__TASK GOAL__:
The lines below are to be quoted exactly, from the first through the one that contains "Читать Дальше...".

__MATERIAL PROVIDED__:
......
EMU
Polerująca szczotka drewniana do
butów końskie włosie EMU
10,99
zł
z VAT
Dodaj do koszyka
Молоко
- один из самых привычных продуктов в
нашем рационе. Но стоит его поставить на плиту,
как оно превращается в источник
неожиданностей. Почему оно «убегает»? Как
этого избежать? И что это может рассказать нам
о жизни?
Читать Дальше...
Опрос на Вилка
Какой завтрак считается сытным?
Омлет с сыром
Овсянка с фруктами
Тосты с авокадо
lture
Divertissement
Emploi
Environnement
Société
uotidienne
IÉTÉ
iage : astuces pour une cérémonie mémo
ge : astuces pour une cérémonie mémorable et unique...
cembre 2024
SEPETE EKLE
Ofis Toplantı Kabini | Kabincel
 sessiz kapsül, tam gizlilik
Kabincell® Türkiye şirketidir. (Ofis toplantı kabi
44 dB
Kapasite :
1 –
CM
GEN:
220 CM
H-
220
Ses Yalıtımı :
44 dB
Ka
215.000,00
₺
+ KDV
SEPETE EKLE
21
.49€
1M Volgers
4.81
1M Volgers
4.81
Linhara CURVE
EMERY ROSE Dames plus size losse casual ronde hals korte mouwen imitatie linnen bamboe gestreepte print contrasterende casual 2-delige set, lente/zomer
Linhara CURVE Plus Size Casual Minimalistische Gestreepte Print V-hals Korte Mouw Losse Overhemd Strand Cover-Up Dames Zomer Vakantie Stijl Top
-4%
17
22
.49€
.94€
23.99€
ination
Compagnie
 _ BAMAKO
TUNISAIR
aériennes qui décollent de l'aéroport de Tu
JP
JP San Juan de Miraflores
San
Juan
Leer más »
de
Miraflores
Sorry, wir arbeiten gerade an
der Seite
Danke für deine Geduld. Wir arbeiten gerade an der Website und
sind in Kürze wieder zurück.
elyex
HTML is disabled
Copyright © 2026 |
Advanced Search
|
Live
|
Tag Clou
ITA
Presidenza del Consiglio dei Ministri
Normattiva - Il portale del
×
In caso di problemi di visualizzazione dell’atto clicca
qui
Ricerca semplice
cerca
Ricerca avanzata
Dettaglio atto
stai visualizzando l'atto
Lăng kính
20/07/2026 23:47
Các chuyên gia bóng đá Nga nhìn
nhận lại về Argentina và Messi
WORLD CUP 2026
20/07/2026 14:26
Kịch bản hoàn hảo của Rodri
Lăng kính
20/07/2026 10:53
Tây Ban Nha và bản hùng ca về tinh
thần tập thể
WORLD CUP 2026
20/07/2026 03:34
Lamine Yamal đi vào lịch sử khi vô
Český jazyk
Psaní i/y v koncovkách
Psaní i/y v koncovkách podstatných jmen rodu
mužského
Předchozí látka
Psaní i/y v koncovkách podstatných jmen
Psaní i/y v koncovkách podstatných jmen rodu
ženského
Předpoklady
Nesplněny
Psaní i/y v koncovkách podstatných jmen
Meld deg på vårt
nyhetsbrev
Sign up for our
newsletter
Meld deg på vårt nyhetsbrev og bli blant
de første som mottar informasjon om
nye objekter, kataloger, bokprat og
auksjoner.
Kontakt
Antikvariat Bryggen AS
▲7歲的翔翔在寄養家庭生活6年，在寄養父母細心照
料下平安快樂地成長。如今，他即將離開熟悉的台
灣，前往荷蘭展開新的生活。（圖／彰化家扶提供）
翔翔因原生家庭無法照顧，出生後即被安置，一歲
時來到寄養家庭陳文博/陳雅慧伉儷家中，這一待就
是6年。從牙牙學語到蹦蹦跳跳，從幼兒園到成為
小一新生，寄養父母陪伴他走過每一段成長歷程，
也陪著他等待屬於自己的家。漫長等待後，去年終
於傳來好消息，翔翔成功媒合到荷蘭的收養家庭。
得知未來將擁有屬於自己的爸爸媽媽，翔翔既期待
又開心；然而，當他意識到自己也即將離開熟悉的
......
__RESPONSE TO THIS EXERCISE__:
EMU
Polerująca szczotka drewniana do
butów końskie włosie EMU
10,99
zł
z VAT
Dodaj do koszyka
Молоко
- один из самых привычных продуктов в
нашем рационе. Но стоит его поставить на плиту,
как оно превращается в источник
неожиданностей. Почему оно «убегает»? Как
этого избежать? И что это может рассказать нам
о жизни?
Читать Дальше...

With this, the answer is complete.